--- start EXCERPTED PASSAGE ---
Iraqi govt forges truce with militia: Fighting leaves 80 dead
DIWANIYAH, Aug 29: Hard-pressed Iraqi government forces were forced to strike a truce with Shia militia fighters on Tuesday, as fierce fighting left 80 people dead.
As Iraq reeled from a three-day bout of bloodshed — sectarian and rebel attacks left 14 people dead, including four members of one family who were killed when mortar bombs hit their house in Baghdad’s mainly Shia neighbourhood of Al-Amel.
Since Saturday, when Prime Minister Nuri al-Maliki hosted a peace conference for tribal leaders, Iraq has been battered by firefights, murders and bombings, in one of the most violent periods of recent months.
Scores of Iraqi troops and civilians have been killed along with 12 US soldiers, and government forces had to battle to retain control of the mainly Shia city of Diwaniyah, 180 kilometres south of the capital.
“We reached a settlement with Mahdi Army forces to end the confrontation,” town councillor Sheikh Ghanim Abid said, as shops in Diwaniyah reopened and water and electricity supplies were turned back on.
“We killed 50 gunmen in the clashes and this incident resulted in the deaths of 23 of our soldiers and injuries to 30 of them,” Mr Maliki said.
--- end EXCERPTED PASSAGE ---
--- start ENTRIES ---
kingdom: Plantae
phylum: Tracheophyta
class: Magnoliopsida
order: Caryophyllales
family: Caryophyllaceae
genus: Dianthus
--- end ENTRIES ---
▶ **WHAT IS ASKED**
#1 In the news report on the Diwaniyah truce, how were the four members of one family killed in Baghdad?
#2 Extend the news report on the Diwaniyah truce past its final sentence.

▶ **RESULTS FOR EACH TASK**
#1 They were killed when mortar bombs hit their house in Al-Amel, a mainly Shia neighbourhood of Baghdad.

#2
The army has agreed not to enter residential areas for three days, while the Mahdi Army will withdraw its fighters and a militia commander who was arrested at the weekend will be brought to court within 24 hours, Sheikh Abid said.
“We are now watching the militia withdrawing. They started pulling out early this morning and they’re still going,” an Iraqi army captain said.
The Mahdi Army is nominally loyal to radical Shia leader Moqtada al-Sadr, whose party has ministers in the government and a large parliamentary bloc, but aides said the battle had been triggered by rogue elements.
Saheb Al-Ameri, the head of Sadr’s office in Najaf, said Diwaniyah’s governor met the firebrand cleric on Monday to negotiate an end to the battle, which he blamed on the ‘personal behaviour’ of some Mahdi Army members.
During Monday’s fighting, an American F-16 jet dropped a 220-kilo satellite-guided bomb on an ‘enemy position’ while flying in support of Iraqi and western troops, the US air force said.
Guerillas killed two Shia militiamen in an attack on the Mahdi Army office in Baquba, north of Baghdad.
Police also said more than 30 Shia families fled the village of Khan Bani Saad, southwest of the town, after their homes came under mortar attack from suspected Sunni fighters.
Baquba is the violent capital of a region just north of Baghdad in the grip of a dirty war between Sunni and Shia militias. Eight more civilians were gunned down in the area on Tuesday, and two blindfolded corpses were also found.
Farther north, in the oil hub of Kirkuk, one policeman was killed when his patrol car was blasted by a roadside bomb. Three policemen and two bystanders were wounded.
The battle in Diwaniyah underlined the growing confidence of Iraq’s Shia militias, some of which have been accused of involvement in sectarian killings of members of the Sunni community.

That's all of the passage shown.